---- COLLECTED MATERIAL
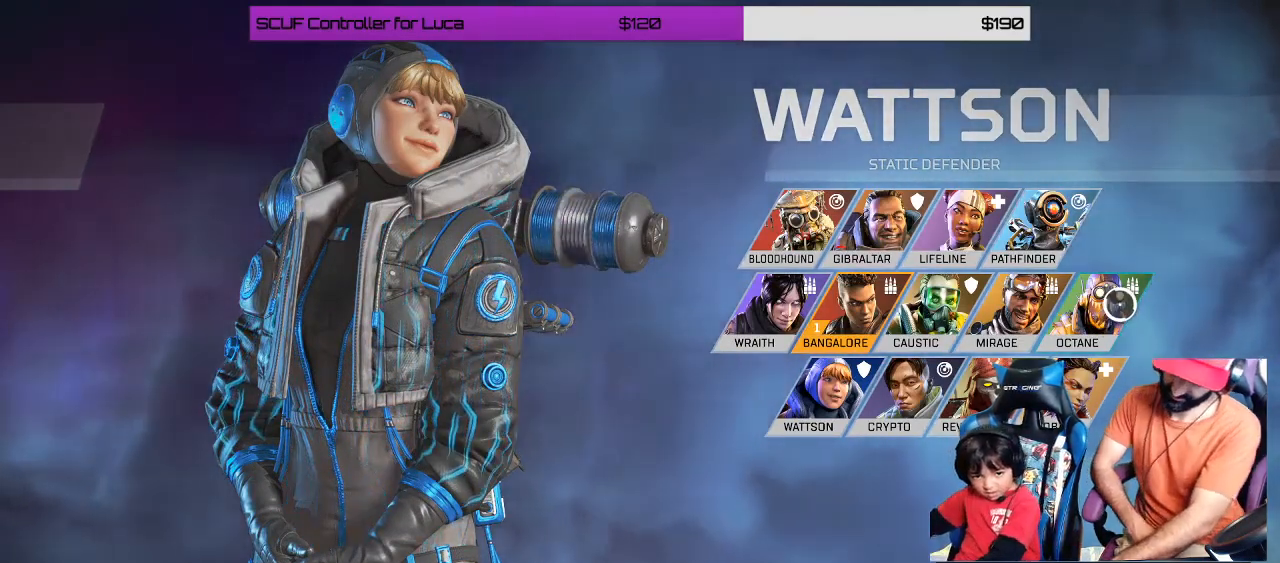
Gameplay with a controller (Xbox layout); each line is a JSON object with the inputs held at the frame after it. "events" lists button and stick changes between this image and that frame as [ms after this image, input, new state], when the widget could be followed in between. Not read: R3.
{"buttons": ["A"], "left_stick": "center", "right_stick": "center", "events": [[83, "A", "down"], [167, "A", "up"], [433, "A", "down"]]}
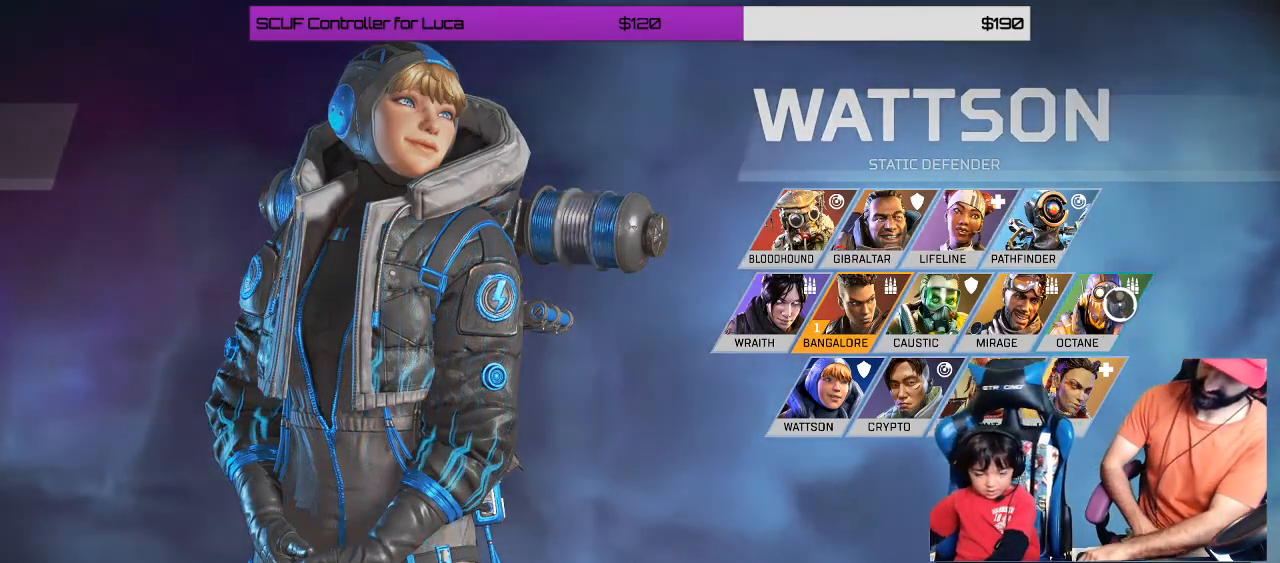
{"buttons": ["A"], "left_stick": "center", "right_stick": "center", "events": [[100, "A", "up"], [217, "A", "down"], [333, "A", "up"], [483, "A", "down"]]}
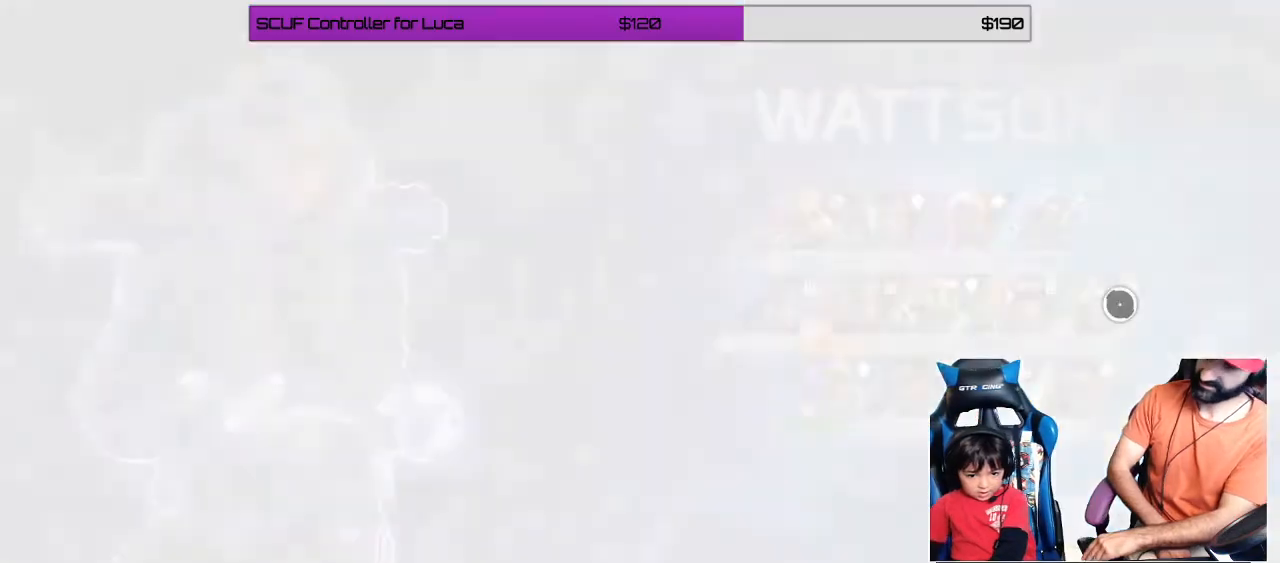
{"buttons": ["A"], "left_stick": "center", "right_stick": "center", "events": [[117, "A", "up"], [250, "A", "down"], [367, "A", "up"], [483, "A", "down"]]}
--------
### ABOUT THIS EXERCISE
The listing is to be reproduced in full and exactly, except that its pictures are to be dropped.

### ANSWER TO THE PROBLEM
Gameplay with a controller (Xbox layout); each line is a JSON object with the inputs held at the frame after it. "events" lists button and stick changes between this image and that frame as [ms after this image, input, new state], when the widget could be followed in between. Not read: R3.
{"buttons": ["A"], "left_stick": "center", "right_stick": "center", "events": [[83, "A", "down"], [167, "A", "up"], [433, "A", "down"]]}
{"buttons": ["A"], "left_stick": "center", "right_stick": "center", "events": [[100, "A", "up"], [217, "A", "down"], [333, "A", "up"], [483, "A", "down"]]}
{"buttons": ["A"], "left_stick": "center", "right_stick": "center", "events": [[117, "A", "up"], [250, "A", "down"], [367, "A", "up"], [483, "A", "down"]]}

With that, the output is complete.